Document text:
.....

There are several CYP2-clan members similar in structure to other ecdysone metabolizers (CYP18, CYP364 members). However, the formation of juvenile hormone III from methyl farnesoate by CYP15A1 is unnecessary in crustaceans and
D. pulex in turn lacks the CYP15A1 gene. In addition, D. pulex lacks the CYP303 subfamily members with unknown but putative external sensory development function [
5]. Nevertheless, the CYP370 family, which is phylogenetically related to the CYP15 and CYP303 families, has expanded dramatically in
D. pulex, and this family lacks a specific enzyme with a known function. Based on our current knowledge of CYPs, the expansion of the CYP370 family is probably necessary for responses to environmental stressors such as toxicants, and/or other growth or behavioral stimulators such as plant alkaloid toxins.
Tandem repeat regions
Tandem duplicates are genes that are within intron distances of each other, nearly identical (95+% identity), and may harbor some interesting biology. Gene expansion by tandem duplication is common in P450 evolution but the basis for recruitment of a founder gene is not understood. There are several CYP tandem repeat regions in the
D. pulex genome (Fig. ). Overall, 45 of the 77 (58%) CYP genes are located within tandem repeats. Twenty-eight of the 37 (76%) CYP4 family members, including Cyp4C53, are found in tandem repeat regions, which explain in part the expansion of the CYP4 clan in
D. pulex. In contrast, the CYP3 clan has 69% (9/13) of its genes found in tandem repeat regions, including 9/11 of the Cyp360 family members. However, the CYP3 clan is small relative to the insect genomes, thus presence in tandem repeats is not correlated to the size of the clan. Lastly, none of the mitochondrial CYPs, many of which have specific functions in ecdysone synthesis [
19], are members of a tandem repeat region (Fig. ). Expansions of conserved endogenous functions are rare and may be selected against. Conversely, tandem duplications may indicate diversity in exogenous xenobiotic substrates [
3].

.....

Information:
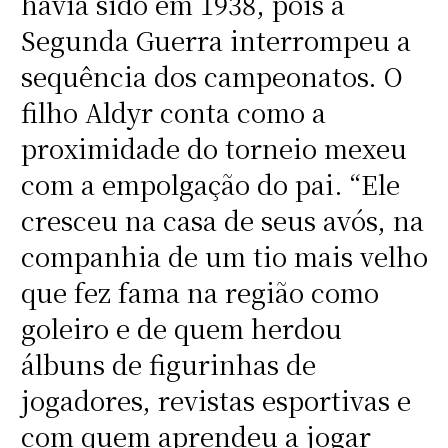
havia sido em 1938, pois a
Segunda Guerra interrompeu a
sequência dos campeonatos. O
filho Aldyr conta como a
proximidade do torneio mexeu
com a empolgação do pai. “Ele
cresceu na casa de seus avós, na
companhia de um tio mais velho
que fez fama na região como
goleiro e de quem herdou
álbuns de figurinhas de
jogadores, revistas esportivas e
com quem aprendeu a jogar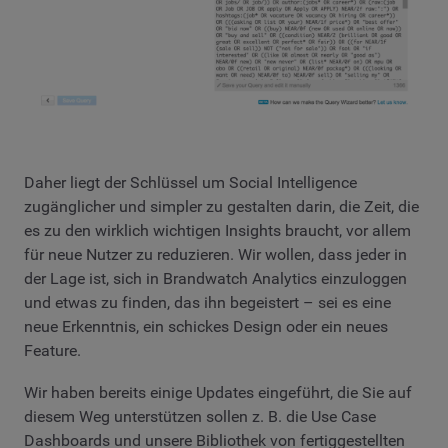
Daher liegt der Schlüssel um Social Intelligence
zugänglicher und simpler zu gestalten darin, die Zeit, die
es zu den wirklich wichtigen Insights braucht, vor allem
für neue Nutzer zu reduzieren. Wir wollen, dass jeder in
der Lage ist, sich in Brandwatch Analytics einzuloggen
und etwas zu finden, das ihn begeistert – sei es eine
neue Erkenntnis, ein schickes Design oder ein neues
Feature.
Wir haben bereits einige Updates eingeführt, die Sie auf
diesem Weg unterstützen sollen z. B. die Use Case
Dashboards und unsere Bibliothek von fertiggestellten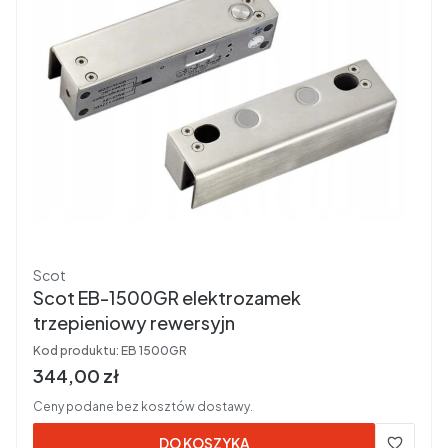
Producent
Scot
Scot EB-1500GR elektrozamek
trzepieniowy rewersyjn
Kod produktu:
EB 1500GR
Cena brutto
344,00 zł
Ceny podane bez kosztów dostawy.
DO KOSZYKA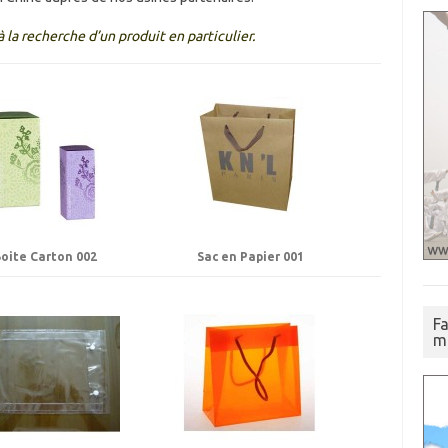
 la recherche d’un produit en particulier.
oite Carton 002
Sac en Papier 001
Fa
m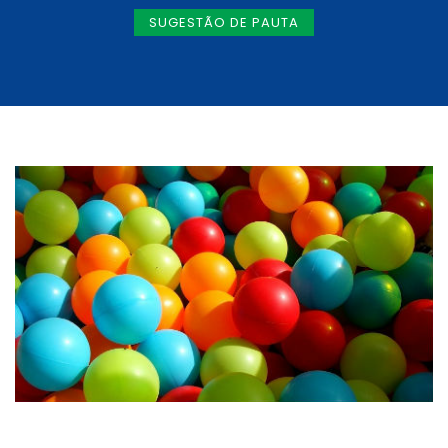
SUGESTÃO DE PAUTA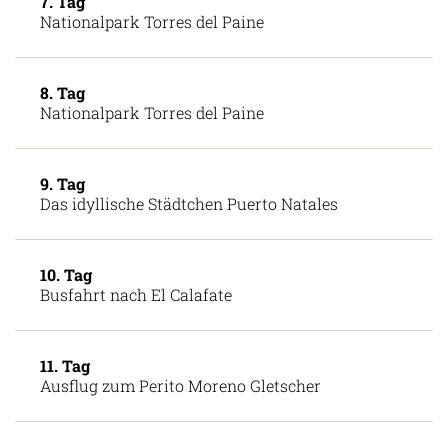
7. Tag
Nationalpark Torres del Paine
8. Tag
Nationalpark Torres del Paine
9. Tag
Das idyllische Städtchen Puerto Natales
10. Tag
Busfahrt nach El Calafate
11. Tag
Ausflug zum Perito Moreno Gletscher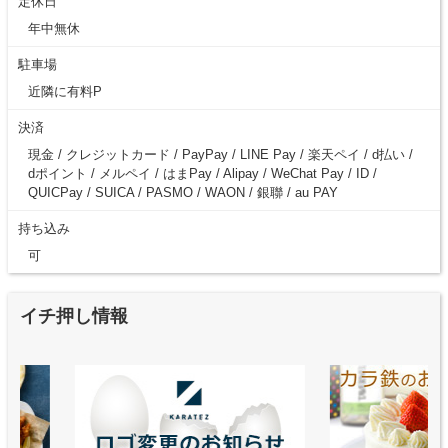
定休日
年中無休
駐車場
近隣に有料P
決済
現金 / クレジットカード / PayPay / LINE Pay / 楽天ペイ / d払い /
dポイント / メルペイ / はまPay / Alipay / WeChat Pay / ID /
QUICPay / SUICA / PASMO / WAON / 銀聯 / au PAY
持ち込み
可
イチ押し情報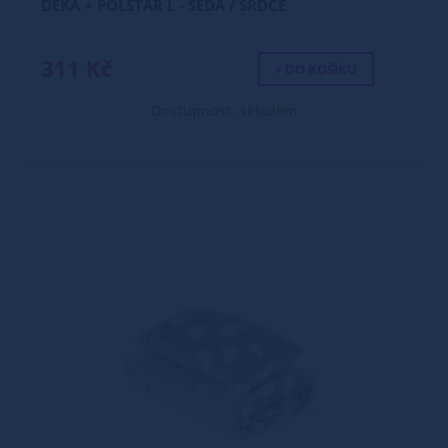
DEKA + POLŠTÁŘ L - ŠEDÁ / SRDCE
311 Kč
+ DO KOŠÍKU
Dostupnost: skladem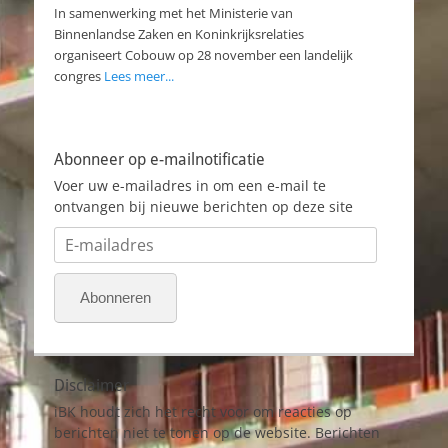
In samenwerking met het Ministerie van
Binnenlandse Zaken en Koninkrijksrelaties
organiseert Cobouw op 28 november een landelijk
congres
Lees meer...
Abonneer op e-mailnotificatie
Voer uw e-mailadres in om een e-mail te
ontvangen bij nieuwe berichten op deze site
E-
mailadres
Abonneren
Disclaimer
iBK houdt zich het recht voor om reacties op
berichten niet te tonen op de website. Berichten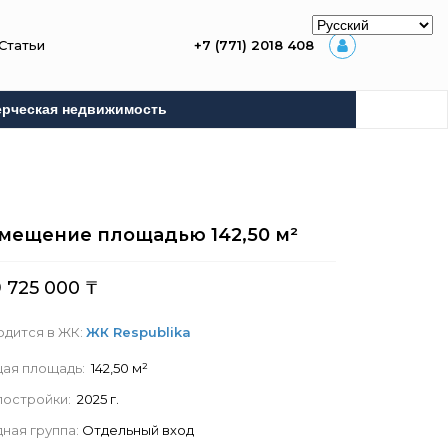
Статьи
+7 (771) 2018 408
рческая недвижимость
мещение площадью
142,50
м²
 725 000
₸
одится в ЖК:
ЖК Respublika
ая площадь:
142,50 м²
 постройки:
2025 г.
ная группа:
Отдельный вход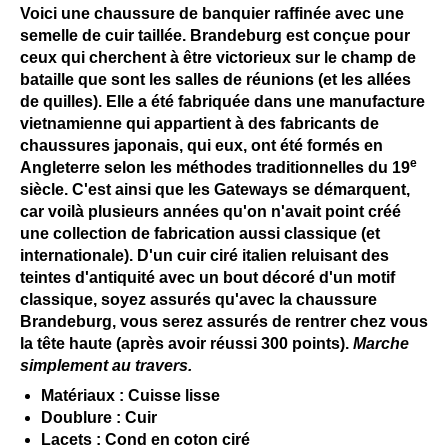
Voici une chaussure de banquier raffinée avec une
semelle de cuir taillée. Brandeburg est conçue pour
ceux qui cherchent à être victorieux sur le champ de
bataille que sont les salles de réunions (et les allées
de quilles). Elle a été fabriquée dans une manufacture
vietnamienne qui appartient à des fabricants de
chaussures japonais, qui eux, ont été formés en
e
Angleterre selon les méthodes traditionnelles du 19
siècle. C'est ainsi que les Gateways se démarquent,
car voilà plusieurs années qu'on n'avait point créé
une collection de fabrication aussi classique (et
internationale). D'un cuir ciré italien reluisant des
teintes d'antiquité avec un bout décoré d'un motif
classique, soyez assurés qu'avec la chaussure
Brandeburg, vous serez assurés de rentrer chez vous
la tête haute (après avoir réussi 300 points).
Marche
simplement au travers.
Matériaux : Cuisse lisse
Doublure : Cuir
Lacets : Cond en coton ciré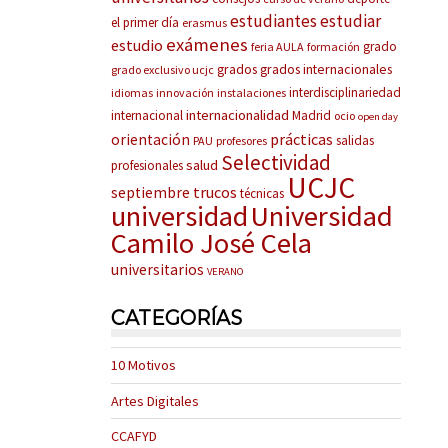
estudiantes
estudiar
el primer día
erasmus
exámenes
estudio
grado
feria AULA
formación
grados
grados internacionales
grado exclusivo ucjc
interdisciplinariedad
idiomas
innovación
instalaciones
internacionalidad
internacional
Madrid
ocio
open day
prácticas
orientación
salidas
PAU
profesores
Selectividad
salud
profesionales
UCJC
trucos
septiembre
técnicas
universidad
Universidad
Camilo José Cela
universitarios
VERANO
CATEGORÍAS
10 Motivos
Artes Digitales
CCAFYD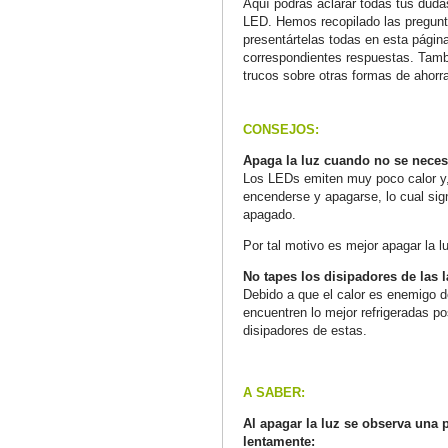
Aquí podrás aclarar todas tus duda
LED. Hemos recopilado las pregun
presentártelas todas en esta página
correspondientes respuestas. Tamb
trucos sobre otras formas de ahorra
CONSEJOS:
Apaga la luz cuando no se necesi
Los LEDs emiten muy poco calor y,
encenderse y apagarse, lo cual sig
apagado.
Por tal motivo es mejor apagar la 
No tapes los disipadores de las
Debido a que el calor es enemigo 
encuentren lo mejor refrigeradas pos
disipadores de estas.
A SABER:
Al apagar la luz se observa una
lentamente: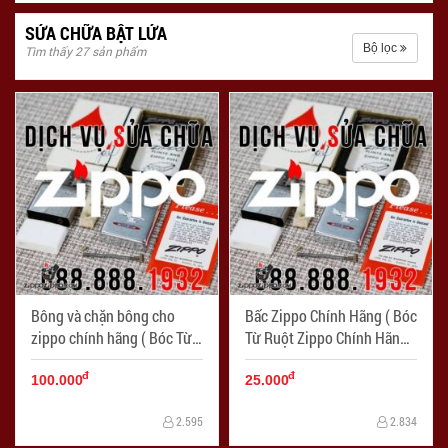
SỬA CHỮA BẬT LỬA
Bộ lọc
Tìm thấy 27 sản phẩm
Bông và chặn bông cho
Bấc Zippo Chính Hãng ( Bóc
zippo chính hãng ( Bóc Từ
Từ Ruột Zippo Chính Hãng )
ruột zippo chính hãng ) -
- Mã SP: LKZ006
đ
đ
Mã SP: LKZ003
100.000
25.000
2.595
2.834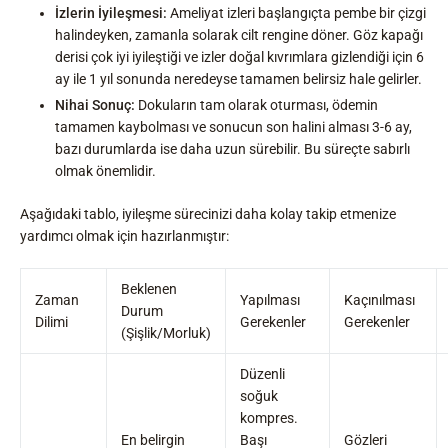
İzlerin İyileşmesi:
Ameliyat izleri başlangıçta pembe bir çizgi
halindeyken, zamanla solarak cilt rengine döner. Göz kapağı
derisi çok iyi iyileştiği ve izler doğal kıvrımlara gizlendiği için 6
ay ile 1 yıl sonunda neredeyse tamamen belirsiz hale gelirler.
Nihai Sonuç:
Dokuların tam olarak oturması, ödemin
tamamen kaybolması ve sonucun son halini alması 3-6 ay,
bazı durumlarda ise daha uzun sürebilir. Bu süreçte sabırlı
olmak önemlidir.
Aşağıdaki tablo, iyileşme sürecinizi daha kolay takip etmenize
yardımcı olmak için hazırlanmıştır:
Beklenen
Zaman
Yapılması
Kaçınılması
Durum
Dilimi
Gerekenler
Gerekenler
(Şişlik/Morluk)
Düzenli
soğuk
kompres.
En belirgin
Başı
Gözleri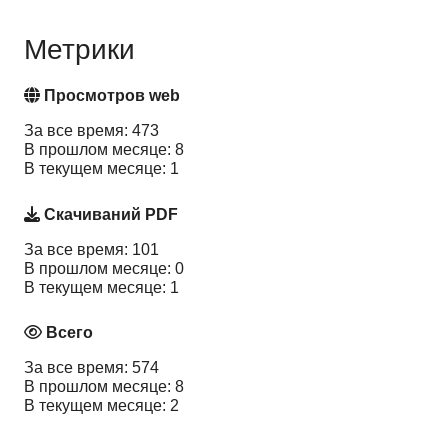
Метрики
Просмотров web
За все время: 473
В прошлом месяце: 8
В текущем месяце: 1
Скачиваний PDF
За все время: 101
В прошлом месяце: 0
В текущем месяце: 1
Всего
За все время: 574
В прошлом месяце: 8
В текущем месяце: 2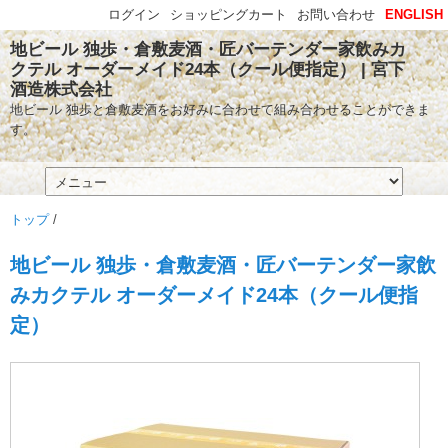
ログイン
ショッピングカート
お問い合わせ
ENGLISH
地ビール 独歩・倉敷麦酒・匠バーテンダー家飲みカ
クテル オーダーメイド24本（クール便指定） | 宮下
酒造株式会社
地ビール 独歩と倉敷麦酒をお好みに合わせて組み合わせることができま
す。
トップ
/
地ビール 独歩・倉敷麦酒・匠バーテンダー家飲
みカクテル オーダーメイド24本（クール便指
定）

.....

Description of the task: According to the text on D. pulex CYP genes, how many of the CYP genes are located within tandem repeats? The lines above come from a source separate from the text.

Expected answer: 45 of the 77 CYP genes (58%) are located within tandem repeats.